Заведующий вызвал Прохора и спросил, где брать людей.
– У меня есть один человек, – сказал Прохор. – Он вам за год соберёт больше, чем два штатных.
– Кто?
– Та, что за рекой. Василиса.
Куприян поглядел на него поверх бумаги.
– Та самая?
– Та самая.
– Ознобишин. – Заведующий отложил перо. – Ты меня извини, но я тебя не пойму. Она у тебя полтора кило украла. Ты за неё своими заплатил. Ты за неё в конторе соврал. Тебя за неё по всему райцентру полоскали. И ты её теперь в люди тянешь.
– Тяну.
– Зачем?
Прохор подумал, как это сказать, чтобы вышло коротко.
– А то, – сказал он, – что она у меня взяла один раз. А я, если бы её сдал, потом всю жизнь брал бы с людей по чуть-чуть. Оно так и заводится, Куприян. Один раз возьмёшь с бабы за её беду – и пошло.
– Мудрёно говоришь.
– Да куда уж проще.
Бумагу он подписал.
Василиса проработала сборщицей одиннадцать лет.
Она подняла троих.
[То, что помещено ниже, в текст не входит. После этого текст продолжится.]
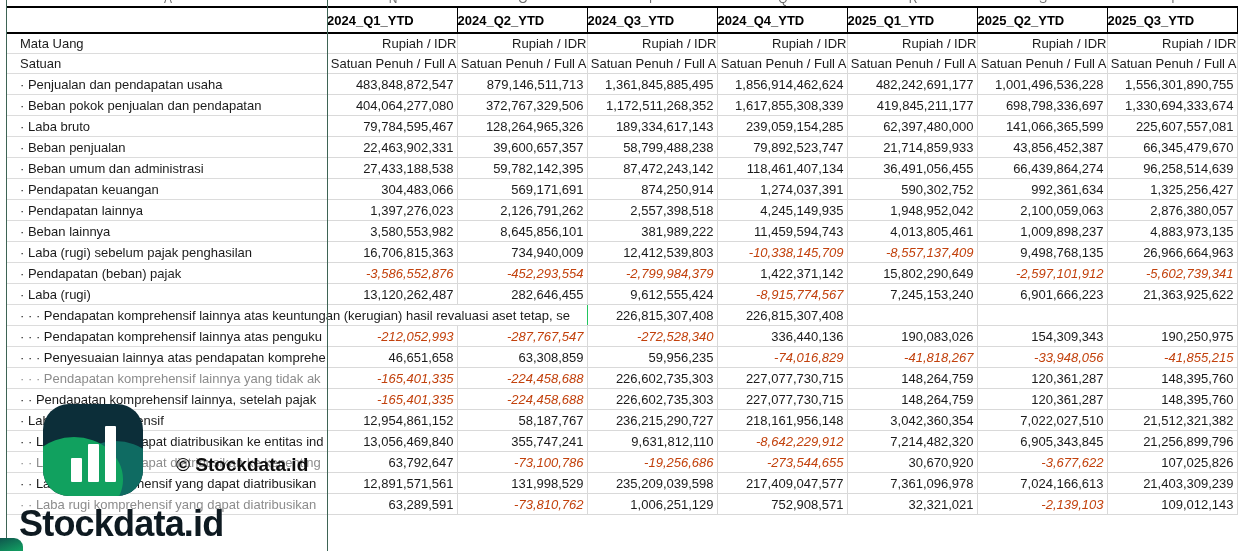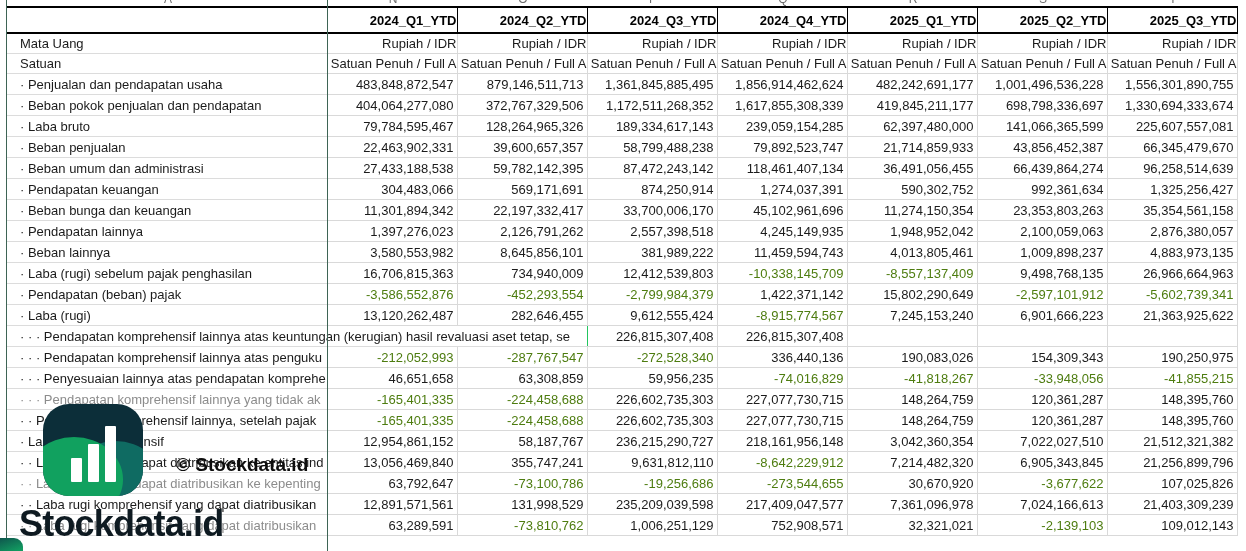"2024_Q1_YTD" .hd { text-align: right -> left }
Старший её выучится на шофёра и будет возить хлеб по тем же сёлам, по каким мать ходила пешком. Средний уйдёт в армию и останется на сверхсрочной. Агнюшка кончит десять классов, первая в роду, и уедет учиться в областной город, и все годы будет писать матери письма, в которых больше всего будет про еду и про погоду, потому что про главное они и так друг про друга знают.
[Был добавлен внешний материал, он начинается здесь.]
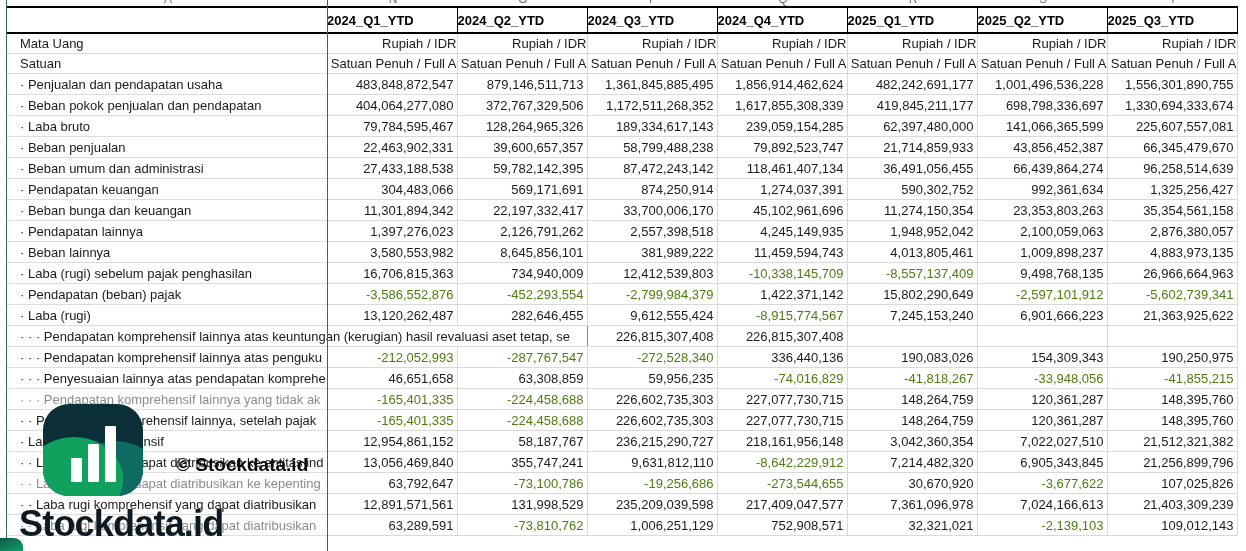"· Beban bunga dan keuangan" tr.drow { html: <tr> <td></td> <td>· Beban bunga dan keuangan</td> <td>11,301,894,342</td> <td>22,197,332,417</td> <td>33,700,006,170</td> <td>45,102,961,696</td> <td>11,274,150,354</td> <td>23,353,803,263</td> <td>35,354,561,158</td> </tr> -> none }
Муж Василисы уйдёт со сплава и вернётся домой в шестидесятом, и они доживут вместе, и он до конца будет говорить, что дом подняли вдвоём, и Василиса ни разу его не поправит.
Заведующий уедет из района через год, и на его место сядет другой, и с этим другим Прохору будет труднее.
Липа дождётся внуков и будет вспоминать ту ноябрьскую чашку чая как единственный случай, когда она в жизни кого-то боялась.
Сын поступит. Он уедет в отцовом пиджаке, и пиджак этот проносит четыре года, и в письмах будет писать, что всё хорошо, а на четвёртом курсе привезёт отцу новый, купленный со стипендии, и Прохор его наденет один раз, на свадьбу, и повесит.
А Прохор доездит свой куст до самой пенсии.
Он больше ни разу не найдёт чугуна в связке – ни у Василисы, ни у кого другого. Подкладывать станут реже: по сёлам пойдёт, что Ознобишин весь вес пишет честно, что у него не выгадаешь, но и не пропадёшь.
А тот обломок он в лом не бросит.
Он привезёт его домой, и он будет валяться у него в сенях много лет, и Липа будет им подпирать дверь в жару, и никто в доме не будет знать, откуда он взялся.
И только когда Прохора не станет, старший сын, разбирая сени, возьмёт этот обломок в руку, повертит и не найдёт, куда его девать, и оставит на месте – подпирать дверь.